» Work to complete
Word for word, the listing below should be printed again.

» Source data
------------------------------

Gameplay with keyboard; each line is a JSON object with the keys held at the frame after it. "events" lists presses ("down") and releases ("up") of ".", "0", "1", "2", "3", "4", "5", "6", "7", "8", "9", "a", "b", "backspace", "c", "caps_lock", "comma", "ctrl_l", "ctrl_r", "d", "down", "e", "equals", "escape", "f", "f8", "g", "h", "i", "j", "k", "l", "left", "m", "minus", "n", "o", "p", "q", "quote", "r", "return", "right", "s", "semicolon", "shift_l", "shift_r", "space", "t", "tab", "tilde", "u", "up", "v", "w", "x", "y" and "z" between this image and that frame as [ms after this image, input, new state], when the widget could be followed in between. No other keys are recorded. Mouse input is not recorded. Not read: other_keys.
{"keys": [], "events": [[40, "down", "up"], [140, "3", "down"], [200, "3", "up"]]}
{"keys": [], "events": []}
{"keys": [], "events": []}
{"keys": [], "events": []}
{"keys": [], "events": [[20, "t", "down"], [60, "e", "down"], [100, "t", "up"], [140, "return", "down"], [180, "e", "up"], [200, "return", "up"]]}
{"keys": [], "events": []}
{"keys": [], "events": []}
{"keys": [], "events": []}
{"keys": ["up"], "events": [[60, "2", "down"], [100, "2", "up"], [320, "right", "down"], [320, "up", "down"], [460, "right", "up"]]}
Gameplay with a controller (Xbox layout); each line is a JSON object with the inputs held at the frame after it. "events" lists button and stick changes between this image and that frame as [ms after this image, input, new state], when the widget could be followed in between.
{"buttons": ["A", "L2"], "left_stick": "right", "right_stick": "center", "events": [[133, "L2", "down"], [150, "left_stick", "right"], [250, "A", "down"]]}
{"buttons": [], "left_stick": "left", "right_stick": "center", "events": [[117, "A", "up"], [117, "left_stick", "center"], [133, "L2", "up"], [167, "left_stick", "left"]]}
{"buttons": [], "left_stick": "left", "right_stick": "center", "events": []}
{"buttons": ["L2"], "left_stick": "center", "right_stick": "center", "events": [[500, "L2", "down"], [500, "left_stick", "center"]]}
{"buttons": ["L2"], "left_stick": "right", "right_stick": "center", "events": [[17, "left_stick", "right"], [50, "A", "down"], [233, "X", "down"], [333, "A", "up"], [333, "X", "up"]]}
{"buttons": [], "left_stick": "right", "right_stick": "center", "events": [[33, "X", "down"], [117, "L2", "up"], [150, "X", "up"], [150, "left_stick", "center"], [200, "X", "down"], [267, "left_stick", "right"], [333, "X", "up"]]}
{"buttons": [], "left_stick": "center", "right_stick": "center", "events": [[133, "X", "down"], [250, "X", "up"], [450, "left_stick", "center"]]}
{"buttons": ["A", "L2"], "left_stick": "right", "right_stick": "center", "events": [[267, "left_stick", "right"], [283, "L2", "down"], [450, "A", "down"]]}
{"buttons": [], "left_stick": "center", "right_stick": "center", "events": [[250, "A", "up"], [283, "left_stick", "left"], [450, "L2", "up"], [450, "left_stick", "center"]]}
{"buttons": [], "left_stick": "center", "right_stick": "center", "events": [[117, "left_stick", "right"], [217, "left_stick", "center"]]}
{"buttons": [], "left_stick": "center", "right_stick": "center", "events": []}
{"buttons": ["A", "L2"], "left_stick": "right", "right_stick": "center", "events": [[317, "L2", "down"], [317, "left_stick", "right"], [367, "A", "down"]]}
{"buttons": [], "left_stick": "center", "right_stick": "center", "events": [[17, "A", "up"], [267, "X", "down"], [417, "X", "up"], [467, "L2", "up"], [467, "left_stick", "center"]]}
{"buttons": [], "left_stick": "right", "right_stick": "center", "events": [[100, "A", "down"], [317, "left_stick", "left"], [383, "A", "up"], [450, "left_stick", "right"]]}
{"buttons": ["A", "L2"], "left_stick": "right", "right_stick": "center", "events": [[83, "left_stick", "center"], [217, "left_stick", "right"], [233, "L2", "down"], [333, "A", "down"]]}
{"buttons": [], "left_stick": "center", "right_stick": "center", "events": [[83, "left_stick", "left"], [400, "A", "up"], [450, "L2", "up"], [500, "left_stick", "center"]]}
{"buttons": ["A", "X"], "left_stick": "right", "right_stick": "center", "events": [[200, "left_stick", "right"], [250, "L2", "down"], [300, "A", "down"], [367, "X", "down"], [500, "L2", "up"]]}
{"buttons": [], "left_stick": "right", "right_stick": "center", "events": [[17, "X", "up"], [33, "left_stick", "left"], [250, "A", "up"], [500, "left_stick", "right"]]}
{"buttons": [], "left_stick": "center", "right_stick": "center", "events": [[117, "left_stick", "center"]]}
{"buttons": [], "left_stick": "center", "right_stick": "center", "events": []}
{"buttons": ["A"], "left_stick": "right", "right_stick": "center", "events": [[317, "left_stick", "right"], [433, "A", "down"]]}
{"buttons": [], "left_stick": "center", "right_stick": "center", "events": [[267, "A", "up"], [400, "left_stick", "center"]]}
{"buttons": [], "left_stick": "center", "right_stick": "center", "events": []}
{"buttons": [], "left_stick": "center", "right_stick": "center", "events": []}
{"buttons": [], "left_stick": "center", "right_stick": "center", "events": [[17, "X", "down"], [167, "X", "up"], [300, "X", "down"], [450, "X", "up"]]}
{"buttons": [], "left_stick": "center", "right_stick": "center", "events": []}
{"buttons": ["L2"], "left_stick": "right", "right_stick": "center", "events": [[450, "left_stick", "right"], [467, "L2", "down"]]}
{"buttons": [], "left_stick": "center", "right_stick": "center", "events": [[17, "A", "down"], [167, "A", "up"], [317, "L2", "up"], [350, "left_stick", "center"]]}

------------------------------

» Answer for the task
Gameplay with keyboard; each line is a JSON object with the keys held at the frame after it. "events" lists presses ("down") and releases ("up") of ".", "0", "1", "2", "3", "4", "5", "6", "7", "8", "9", "a", "b", "backspace", "c", "caps_lock", "comma", "ctrl_l", "ctrl_r", "d", "down", "e", "equals", "escape", "f", "f8", "g", "h", "i", "j", "k", "l", "left", "m", "minus", "n", "o", "p", "q", "quote", "r", "return", "right", "s", "semicolon", "shift_l", "shift_r", "space", "t", "tab", "tilde", "u", "up", "v", "w", "x", "y" and "z" between this image and that frame as [ms after this image, input, new state], when the widget could be followed in between. No other keys are recorded. Mouse input is not recorded. Not read: other_keys.
{"keys": [], "events": [[40, "down", "up"], [140, "3", "down"], [200, "3", "up"]]}
{"keys": [], "events": []}
{"keys": [], "events": []}
{"keys": [], "events": []}
{"keys": [], "events": [[20, "t", "down"], [60, "e", "down"], [100, "t", "up"], [140, "return", "down"], [180, "e", "up"], [200, "return", "up"]]}
{"keys": [], "events": []}
{"keys": [], "events": []}
{"keys": [], "events": []}
{"keys": ["up"], "events": [[60, "2", "down"], [100, "2", "up"], [320, "right", "down"], [320, "up", "down"], [460, "right", "up"]]}
Gameplay with a controller (Xbox layout); each line is a JSON object with the inputs held at the frame after it. "events" lists button and stick changes between this image and that frame as [ms after this image, input, new state], when the widget could be followed in between.
{"buttons": ["A", "L2"], "left_stick": "right", "right_stick": "center", "events": [[133, "L2", "down"], [150, "left_stick", "right"], [250, "A", "down"]]}
{"buttons": [], "left_stick": "left", "right_stick": "center", "events": [[117, "A", "up"], [117, "left_stick", "center"], [133, "L2", "up"], [167, "left_stick", "left"]]}
{"buttons": [], "left_stick": "left", "right_stick": "center", "events": []}
{"buttons": ["L2"], "left_stick": "center", "right_stick": "center", "events": [[500, "L2", "down"], [500, "left_stick", "center"]]}
{"buttons": ["L2"], "left_stick": "right", "right_stick": "center", "events": [[17, "left_stick", "right"], [50, "A", "down"], [233, "X", "down"], [333, "A", "up"], [333, "X", "up"]]}
{"buttons": [], "left_stick": "right", "right_stick": "center", "events": [[33, "X", "down"], [117, "L2", "up"], [150, "X", "up"], [150, "left_stick", "center"], [200, "X", "down"], [267, "left_stick", "right"], [333, "X", "up"]]}
{"buttons": [], "left_stick": "center", "right_stick": "center", "events": [[133, "X", "down"], [250, "X", "up"], [450, "left_stick", "center"]]}
{"buttons": ["A", "L2"], "left_stick": "right", "right_stick": "center", "events": [[267, "left_stick", "right"], [283, "L2", "down"], [450, "A", "down"]]}
{"buttons": [], "left_stick": "center", "right_stick": "center", "events": [[250, "A", "up"], [283, "left_stick", "left"], [450, "L2", "up"], [450, "left_stick", "center"]]}
{"buttons": [], "left_stick": "center", "right_stick": "center", "events": [[117, "left_stick", "right"], [217, "left_stick", "center"]]}
{"buttons": [], "left_stick": "center", "right_stick": "center", "events": []}
{"buttons": ["A", "L2"], "left_stick": "right", "right_stick": "center", "events": [[317, "L2", "down"], [317, "left_stick", "right"], [367, "A", "down"]]}
{"buttons": [], "left_stick": "center", "right_stick": "center", "events": [[17, "A", "up"], [267, "X", "down"], [417, "X", "up"], [467, "L2", "up"], [467, "left_stick", "center"]]}
{"buttons": [], "left_stick": "right", "right_stick": "center", "events": [[100, "A", "down"], [317, "left_stick", "left"], [383, "A", "up"], [450, "left_stick", "right"]]}
{"buttons": ["A", "L2"], "left_stick": "right", "right_stick": "center", "events": [[83, "left_stick", "center"], [217, "left_stick", "right"], [233, "L2", "down"], [333, "A", "down"]]}
{"buttons": [], "left_stick": "center", "right_stick": "center", "events": [[83, "left_stick", "left"], [400, "A", "up"], [450, "L2", "up"], [500, "left_stick", "center"]]}
{"buttons": ["A", "X"], "left_stick": "right", "right_stick": "center", "events": [[200, "left_stick", "right"], [250, "L2", "down"], [300, "A", "down"], [367, "X", "down"], [500, "L2", "up"]]}
{"buttons": [], "left_stick": "right", "right_stick": "center", "events": [[17, "X", "up"], [33, "left_stick", "left"], [250, "A", "up"], [500, "left_stick", "right"]]}
{"buttons": [], "left_stick": "center", "right_stick": "center", "events": [[117, "left_stick", "center"]]}
{"buttons": [], "left_stick": "center", "right_stick": "center", "events": []}
{"buttons": ["A"], "left_stick": "right", "right_stick": "center", "events": [[317, "left_stick", "right"], [433, "A", "down"]]}
{"buttons": [], "left_stick": "center", "right_stick": "center", "events": [[267, "A", "up"], [400, "left_stick", "center"]]}
{"buttons": [], "left_stick": "center", "right_stick": "center", "events": []}
{"buttons": [], "left_stick": "center", "right_stick": "center", "events": []}
{"buttons": [], "left_stick": "center", "right_stick": "center", "events": [[17, "X", "down"], [167, "X", "up"], [300, "X", "down"], [450, "X", "up"]]}
{"buttons": [], "left_stick": "center", "right_stick": "center", "events": []}
{"buttons": ["L2"], "left_stick": "right", "right_stick": "center", "events": [[450, "left_stick", "right"], [467, "L2", "down"]]}
{"buttons": [], "left_stick": "center", "right_stick": "center", "events": [[17, "A", "down"], [167, "A", "up"], [317, "L2", "up"], [350, "left_stick", "center"]]}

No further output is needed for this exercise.